The Indalo, or Mojácar man, is a magical totem said to bring protection and good luck. From times past was painted onto the fronts of houses once the whitewash was dry with the belief that it kept away the evil eye and protected those within from storms. The figure might be interpreted as a man holding a rainbow between his outstretched arms.
The original totem is thought to be around 4,500 years old, and the earliest known one appears among other prehistoric paintings in a cave in Vélez-Blanco. The name Indalo was coined by a group of artists and intellectuals who settled in Mojácar in the early 1960s, attracted by the atmosphere of the town, and who commercialised the totem which today signifies the whole province of Almería. Due to tourism, the Indalo Man has spread in popularity and has been seen on houses in various parts of Europe such as Brittany in France and Cornwall in England.Source: INE (Spain)

- More information about the Indalo connection with Mojácar

In media, in the 1982 film Conan the Barbarian, Arnold Schwarzenegger appeared ritually tattooed with several Indalo representations. In fact, the film was recorded in Almeria province.

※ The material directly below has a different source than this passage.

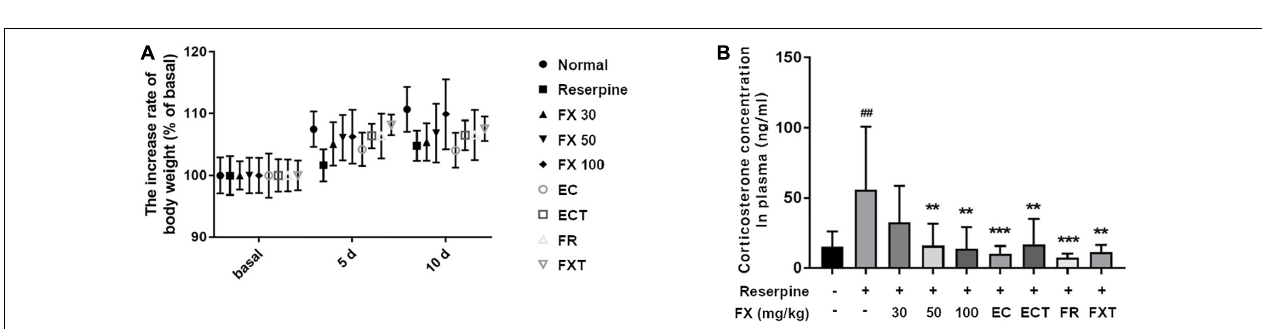
FIGURE 4 | Effect of FX extract and its components on body weight and plasma corticosterone concentration. The (A) body weight ( n = 8) and (B) plasma corticosterone concentrations ( n = 8) of the mice were measured. FX extract tended to increase body weight. FX extract, EC, ECT, and FR significantly decreased corticosterone concentration in the plasma. = 8. ## P < 0.01 vs. normal group; ** P < 0.01 and **** P < 0.0001 vs. reserpine group.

=== Cultural associations ===
Mojácar is home to the Fundación Valparaíso, an international artists' colony founded by Beatrice and Paul Beckett. The foundation continues to host international artists in a 16th c. farmhouse on a working olive farm.

=== Cuisine ===
The traditional dishes still found in Mojácar reflect the rural nature. Amongst its plain cuisine, the most well known dishes are: gurullos, pelotas, gachas, migas, ajo colorao, and pescado frito.

===Festivals===
The most important festivals (Spanish: fiestas) in Mojácar are:

- Easter, special interest on Thursday and Friday with the processions of Jesús Nazareno, Encuentro and Cristo Yaciente
- San Agustín: the patron saint of Mojácar. The fiesta falls on 28 August.
- Romería de San Isidro: 15 May
- San Juan Hogueras: (Bonfires of Saint John) 23–24 June
- La Virgen del Rosario: (Virgin of the Rosary) is the patrona i.e. female patron saint of Mojácar. The fiesta falls on 7 October.
- Fiesta de Moros y Cristianos: is the remembrance of the negotiation and peaceful surrender of Mojácar to the Catholic monarchs at the end of the 15th century. It is celebrated on the closest weekend to June 10.